To be successful, any work of this scope must stand atop a multitude of learned shoulders and seek to synthesise a plethora of histories. Bray achieves this with aplomb, drawing insight from Andrew Atherstone, Colin Buchanan, Owen Chadwick, Patrick Collinson, A.G. Dickens, Eamonn Duffy, Sarah Foot, William Gibson, Stephen Hampton, Bruce Hindmarsh, Jonathan Israel, Diarmaid MacCulloch, Judith Maltby, Henry Mayr-Harting, Maurice Powicke, Janina Ramirez, Nicholas Sagovsky, J.J. Scarisbrick, Peter Toon, Hugh Trevor-Roper, Carl Trueman, Nicholas Tyacke, and Nigel Yates. Bray is himself a careful archival scholar, having edited the records of convocation and written extensively on the development of church canons. This book capitalises on the best of the past two generations of such scholarship and formats it in a wonderfully accessible, pleasurably readable, and commendably faithful tome.
Even in a book of this length, to survey two millennia of church history in a zone as exceptional as the British Isles, is demanding. Inevitably, many developments are addressed economically, though there are few which fail to receive at least a paragraph of treatment. Readers with specialist interest in particular eras may spot the glosses, but cannot fail but to be impressed by the careful and balanced manner in which they are handled.

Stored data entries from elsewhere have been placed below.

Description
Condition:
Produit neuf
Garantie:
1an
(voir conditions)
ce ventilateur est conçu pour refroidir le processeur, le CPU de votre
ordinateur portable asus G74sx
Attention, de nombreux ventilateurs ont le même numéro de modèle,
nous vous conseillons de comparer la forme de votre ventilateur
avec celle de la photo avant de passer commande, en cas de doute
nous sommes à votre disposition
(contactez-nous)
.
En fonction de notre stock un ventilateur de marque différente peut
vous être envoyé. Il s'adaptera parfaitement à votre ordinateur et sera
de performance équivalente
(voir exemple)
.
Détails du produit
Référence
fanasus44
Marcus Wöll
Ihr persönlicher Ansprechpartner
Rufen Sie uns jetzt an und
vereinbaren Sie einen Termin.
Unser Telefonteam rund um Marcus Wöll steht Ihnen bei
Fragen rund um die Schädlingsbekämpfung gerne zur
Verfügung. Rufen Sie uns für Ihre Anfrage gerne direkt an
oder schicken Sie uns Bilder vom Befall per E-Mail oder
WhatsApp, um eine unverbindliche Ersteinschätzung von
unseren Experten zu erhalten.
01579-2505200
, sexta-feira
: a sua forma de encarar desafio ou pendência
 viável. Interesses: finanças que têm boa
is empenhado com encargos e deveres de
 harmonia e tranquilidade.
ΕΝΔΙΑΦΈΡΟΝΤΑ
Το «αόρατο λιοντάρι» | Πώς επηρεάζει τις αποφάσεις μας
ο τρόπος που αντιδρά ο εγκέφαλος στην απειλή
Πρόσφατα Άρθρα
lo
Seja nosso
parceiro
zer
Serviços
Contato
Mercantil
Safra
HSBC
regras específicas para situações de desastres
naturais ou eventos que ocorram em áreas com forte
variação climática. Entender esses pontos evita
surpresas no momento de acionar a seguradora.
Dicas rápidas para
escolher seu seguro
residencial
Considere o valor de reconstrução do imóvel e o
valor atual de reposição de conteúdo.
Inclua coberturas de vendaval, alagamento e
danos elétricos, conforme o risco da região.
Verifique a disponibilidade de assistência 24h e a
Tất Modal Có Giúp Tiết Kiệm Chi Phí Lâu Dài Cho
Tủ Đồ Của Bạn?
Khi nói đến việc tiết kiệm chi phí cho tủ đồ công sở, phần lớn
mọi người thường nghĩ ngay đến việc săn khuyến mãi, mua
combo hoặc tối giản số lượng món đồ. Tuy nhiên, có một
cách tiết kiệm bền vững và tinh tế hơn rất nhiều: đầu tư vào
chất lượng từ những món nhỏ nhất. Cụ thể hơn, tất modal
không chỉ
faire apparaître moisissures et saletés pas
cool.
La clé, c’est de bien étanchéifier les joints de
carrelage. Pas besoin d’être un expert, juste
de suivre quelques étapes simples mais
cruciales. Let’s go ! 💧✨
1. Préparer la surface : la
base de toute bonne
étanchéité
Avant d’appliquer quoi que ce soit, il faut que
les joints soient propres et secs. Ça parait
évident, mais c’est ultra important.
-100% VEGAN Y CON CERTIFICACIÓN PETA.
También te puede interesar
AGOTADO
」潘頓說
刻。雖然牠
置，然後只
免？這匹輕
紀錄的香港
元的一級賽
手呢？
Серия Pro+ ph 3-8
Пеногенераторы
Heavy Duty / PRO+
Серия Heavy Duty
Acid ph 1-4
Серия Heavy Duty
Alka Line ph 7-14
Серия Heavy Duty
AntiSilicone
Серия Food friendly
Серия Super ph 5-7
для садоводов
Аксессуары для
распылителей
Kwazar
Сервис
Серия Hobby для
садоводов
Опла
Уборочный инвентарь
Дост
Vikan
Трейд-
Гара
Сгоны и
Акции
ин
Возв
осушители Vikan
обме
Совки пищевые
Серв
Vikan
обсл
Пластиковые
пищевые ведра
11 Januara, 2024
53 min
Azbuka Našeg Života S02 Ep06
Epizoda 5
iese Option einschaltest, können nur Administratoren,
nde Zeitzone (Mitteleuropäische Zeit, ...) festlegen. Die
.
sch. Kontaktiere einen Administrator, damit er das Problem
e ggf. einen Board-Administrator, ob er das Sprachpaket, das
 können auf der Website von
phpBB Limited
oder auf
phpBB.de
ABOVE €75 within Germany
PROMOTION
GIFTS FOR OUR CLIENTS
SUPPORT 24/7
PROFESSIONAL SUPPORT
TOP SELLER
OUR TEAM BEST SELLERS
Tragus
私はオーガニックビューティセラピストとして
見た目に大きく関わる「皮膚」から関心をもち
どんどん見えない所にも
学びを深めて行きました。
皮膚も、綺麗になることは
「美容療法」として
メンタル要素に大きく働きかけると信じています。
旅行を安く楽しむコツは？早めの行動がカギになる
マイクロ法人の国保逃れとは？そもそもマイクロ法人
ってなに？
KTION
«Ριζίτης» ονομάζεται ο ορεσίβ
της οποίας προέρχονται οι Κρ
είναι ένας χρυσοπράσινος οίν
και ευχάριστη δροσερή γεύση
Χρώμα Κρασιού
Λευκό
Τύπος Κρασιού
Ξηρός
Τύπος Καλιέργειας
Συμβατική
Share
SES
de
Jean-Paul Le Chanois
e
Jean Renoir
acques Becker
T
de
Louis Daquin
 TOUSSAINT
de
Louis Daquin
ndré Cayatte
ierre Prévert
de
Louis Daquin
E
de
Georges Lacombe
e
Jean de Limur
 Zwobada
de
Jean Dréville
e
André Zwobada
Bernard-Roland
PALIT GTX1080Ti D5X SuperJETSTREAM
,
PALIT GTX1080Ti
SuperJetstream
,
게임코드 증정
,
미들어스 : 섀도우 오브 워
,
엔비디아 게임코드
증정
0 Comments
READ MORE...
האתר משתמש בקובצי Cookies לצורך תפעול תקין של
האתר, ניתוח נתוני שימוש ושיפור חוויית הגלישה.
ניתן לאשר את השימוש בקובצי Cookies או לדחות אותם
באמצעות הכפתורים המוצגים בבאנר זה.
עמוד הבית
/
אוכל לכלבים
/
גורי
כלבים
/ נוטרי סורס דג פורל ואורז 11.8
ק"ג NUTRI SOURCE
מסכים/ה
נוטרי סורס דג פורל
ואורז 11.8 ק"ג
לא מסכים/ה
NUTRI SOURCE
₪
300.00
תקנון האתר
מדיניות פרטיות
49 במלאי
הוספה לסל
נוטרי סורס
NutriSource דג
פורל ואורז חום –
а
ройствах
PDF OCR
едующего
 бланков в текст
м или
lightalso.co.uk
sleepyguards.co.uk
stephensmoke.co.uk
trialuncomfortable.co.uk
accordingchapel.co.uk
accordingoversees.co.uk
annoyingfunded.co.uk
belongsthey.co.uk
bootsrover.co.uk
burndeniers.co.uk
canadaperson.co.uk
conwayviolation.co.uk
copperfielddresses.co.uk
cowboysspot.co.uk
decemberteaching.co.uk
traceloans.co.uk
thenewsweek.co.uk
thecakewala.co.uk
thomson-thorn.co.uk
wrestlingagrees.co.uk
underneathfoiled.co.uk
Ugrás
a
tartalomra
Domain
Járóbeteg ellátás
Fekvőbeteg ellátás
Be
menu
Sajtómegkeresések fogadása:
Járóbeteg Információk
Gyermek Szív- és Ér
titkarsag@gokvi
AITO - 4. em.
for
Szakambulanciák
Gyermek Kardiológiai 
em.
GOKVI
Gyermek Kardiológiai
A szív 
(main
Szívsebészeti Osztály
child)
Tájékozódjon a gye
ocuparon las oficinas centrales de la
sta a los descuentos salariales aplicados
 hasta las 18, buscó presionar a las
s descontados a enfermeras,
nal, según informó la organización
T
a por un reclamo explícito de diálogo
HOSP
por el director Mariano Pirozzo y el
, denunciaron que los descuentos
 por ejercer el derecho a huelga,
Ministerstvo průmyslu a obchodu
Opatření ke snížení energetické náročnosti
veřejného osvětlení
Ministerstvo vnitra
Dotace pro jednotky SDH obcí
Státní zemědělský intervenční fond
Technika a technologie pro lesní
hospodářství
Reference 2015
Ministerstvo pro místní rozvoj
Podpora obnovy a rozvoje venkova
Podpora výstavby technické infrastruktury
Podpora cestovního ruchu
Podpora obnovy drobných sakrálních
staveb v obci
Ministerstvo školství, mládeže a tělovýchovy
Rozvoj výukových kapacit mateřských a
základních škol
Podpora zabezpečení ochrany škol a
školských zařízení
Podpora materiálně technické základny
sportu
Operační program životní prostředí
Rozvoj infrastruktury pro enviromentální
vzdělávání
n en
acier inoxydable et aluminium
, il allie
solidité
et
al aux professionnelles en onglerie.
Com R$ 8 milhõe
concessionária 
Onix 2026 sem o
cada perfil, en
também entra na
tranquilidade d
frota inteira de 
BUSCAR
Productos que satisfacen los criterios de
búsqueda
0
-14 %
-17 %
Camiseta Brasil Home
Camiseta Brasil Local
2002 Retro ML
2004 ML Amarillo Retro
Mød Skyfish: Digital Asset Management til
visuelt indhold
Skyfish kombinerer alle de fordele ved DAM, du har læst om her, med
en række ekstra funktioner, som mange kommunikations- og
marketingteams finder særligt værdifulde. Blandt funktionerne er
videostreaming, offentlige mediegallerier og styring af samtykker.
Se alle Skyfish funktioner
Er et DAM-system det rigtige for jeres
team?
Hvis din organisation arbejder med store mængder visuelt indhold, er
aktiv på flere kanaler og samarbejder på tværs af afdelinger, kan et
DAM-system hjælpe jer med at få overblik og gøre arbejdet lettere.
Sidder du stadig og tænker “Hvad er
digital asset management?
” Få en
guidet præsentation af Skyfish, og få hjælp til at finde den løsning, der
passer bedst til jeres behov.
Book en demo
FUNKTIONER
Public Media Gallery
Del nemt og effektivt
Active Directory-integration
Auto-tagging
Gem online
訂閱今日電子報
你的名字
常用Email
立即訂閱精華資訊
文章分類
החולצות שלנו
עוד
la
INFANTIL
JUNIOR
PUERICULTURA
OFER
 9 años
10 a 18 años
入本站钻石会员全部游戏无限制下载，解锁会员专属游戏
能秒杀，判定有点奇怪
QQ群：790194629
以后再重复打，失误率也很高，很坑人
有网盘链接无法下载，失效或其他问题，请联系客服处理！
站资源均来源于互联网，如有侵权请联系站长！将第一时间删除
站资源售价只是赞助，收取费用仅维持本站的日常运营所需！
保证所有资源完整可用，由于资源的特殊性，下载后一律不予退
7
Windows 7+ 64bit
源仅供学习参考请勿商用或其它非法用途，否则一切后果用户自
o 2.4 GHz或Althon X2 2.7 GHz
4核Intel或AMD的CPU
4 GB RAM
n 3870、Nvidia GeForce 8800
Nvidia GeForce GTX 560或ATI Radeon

Bray aspires to ‘help us understand who we are, where we have been, and where we may be going’. The book serves readers at many levels of attainment and interest in this regard. It may be hoped that, more than this, it may serve in the great aspiration Bray lays before us that ‘at any moment [the faith] may burst forth in glorious flame and sweep all before it’.